Dans notre monde en constante mutation, où l’évolution technologique et les dynamiques économiques redessinent sans cesse le paysage des affaires, l’importance de l’apprentissage continu est en effet plus cruciale que jamais.
20 octobre 2023
Catherine Bédard, CRHA
« Le savoir, la seule ressource qui prend de la valeur en la partageant... » Jean-François Ballay[1]

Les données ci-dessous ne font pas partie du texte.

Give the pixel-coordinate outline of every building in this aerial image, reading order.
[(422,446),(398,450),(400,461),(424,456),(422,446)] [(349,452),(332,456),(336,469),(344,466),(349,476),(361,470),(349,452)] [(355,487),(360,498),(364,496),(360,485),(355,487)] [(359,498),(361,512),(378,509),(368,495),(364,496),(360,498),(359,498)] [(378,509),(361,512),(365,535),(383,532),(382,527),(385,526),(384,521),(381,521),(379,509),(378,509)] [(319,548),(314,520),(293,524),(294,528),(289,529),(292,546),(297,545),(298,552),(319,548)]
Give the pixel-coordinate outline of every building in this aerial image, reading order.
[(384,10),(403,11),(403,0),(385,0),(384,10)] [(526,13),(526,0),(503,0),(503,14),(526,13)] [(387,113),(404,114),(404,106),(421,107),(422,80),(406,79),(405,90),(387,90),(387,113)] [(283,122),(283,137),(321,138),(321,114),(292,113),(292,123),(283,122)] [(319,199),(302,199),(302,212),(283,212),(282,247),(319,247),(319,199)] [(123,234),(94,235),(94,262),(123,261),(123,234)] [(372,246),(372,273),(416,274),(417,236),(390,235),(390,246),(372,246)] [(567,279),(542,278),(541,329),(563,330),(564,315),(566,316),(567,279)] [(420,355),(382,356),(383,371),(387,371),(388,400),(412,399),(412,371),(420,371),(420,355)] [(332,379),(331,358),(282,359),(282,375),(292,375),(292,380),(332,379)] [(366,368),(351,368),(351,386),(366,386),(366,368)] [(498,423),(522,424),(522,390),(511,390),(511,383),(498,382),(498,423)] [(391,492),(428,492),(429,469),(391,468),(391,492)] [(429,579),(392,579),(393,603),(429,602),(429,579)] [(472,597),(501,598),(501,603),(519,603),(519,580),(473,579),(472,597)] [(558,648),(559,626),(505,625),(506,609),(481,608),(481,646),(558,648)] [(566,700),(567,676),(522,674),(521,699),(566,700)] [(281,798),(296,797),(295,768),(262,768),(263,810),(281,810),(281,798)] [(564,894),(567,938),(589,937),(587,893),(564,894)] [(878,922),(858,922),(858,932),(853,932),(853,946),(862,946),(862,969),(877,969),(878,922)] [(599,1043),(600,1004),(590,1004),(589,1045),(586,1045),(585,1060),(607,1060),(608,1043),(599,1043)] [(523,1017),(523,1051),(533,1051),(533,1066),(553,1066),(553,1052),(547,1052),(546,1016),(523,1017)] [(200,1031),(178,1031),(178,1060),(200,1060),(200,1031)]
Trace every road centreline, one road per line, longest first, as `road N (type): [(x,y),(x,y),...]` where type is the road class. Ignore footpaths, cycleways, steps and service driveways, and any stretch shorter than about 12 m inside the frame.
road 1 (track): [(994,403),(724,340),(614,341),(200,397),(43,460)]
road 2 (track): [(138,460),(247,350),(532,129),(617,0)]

Que vous évoque cette citation lorsque vous la lisez? Bien qu’elle date de quelques années, elle demeure assurément d’actualité dans nos organisations. Elle nous parle d’apprentissage collectif et de partage, exactement ce que nous voulons mettre de l’avant dans ce numéro consacré aux organisations apprenantes. Dans notre monde en constante mutation, où l'évolution technologique et les dynamiques économiques redessinent sans cesse le paysage des affaires, l'importance de l'apprentissage continu est en effet plus cruciale que jamais. Cependant, cet apprentissage ne se limite pas à une simple série de compétences acquises; il doit s’ancrer profondément dans la culture de l'entreprise pour en faire une organisation apprenante. Mais qu'est-ce que cela veut dire? Peter Senge a développé ce concept dans « La Cinquième discipline » où il insiste sur l’importance d’une culture d'apprentissage continu et collectif. Cela signifie que l'apprentissage ne se limite pas aux individus; il est tissé dans la trame même de la culture organisationnelle. J’ajoute ma croyance personnelle que l’apprentissage est donc avant tout un acte social : on n’apprend pas sans les autres, car même l’autodidacte lira ou écoutera ce que d’autres ont partagé, ou aura à tout le moins besoin d’une rétroaction directe ou indirecte. Une « trame d’apprentissage » se tissera donc par des interactions : échanges, collaborations, rétroaction, et toutes les formes de collaboration doivent être les pierres d’assises d’une telle culture, celle qui embrassera l'apprentissage en continu. Cette culture, qui accordera assurément une place primordiale au droit à l'erreur et à la sécurité psychologique, se révèle être le moteur de la réussite organisationnelle. Mais comment y arriver au quotidien et en faire un levier de performance? C’est le défi qui se pose, dans un contexte postpandémique, de transformation des modes de travail, de technologies qui évoluent sans cesse et prennent de plus en plus de place, et de rareté et de roulement de ressources. Où en sommes-nous? Quelle contribution peuvent apporter les spécialistes RH? L'article de Pierre Lainey met la table pour y réfléchir.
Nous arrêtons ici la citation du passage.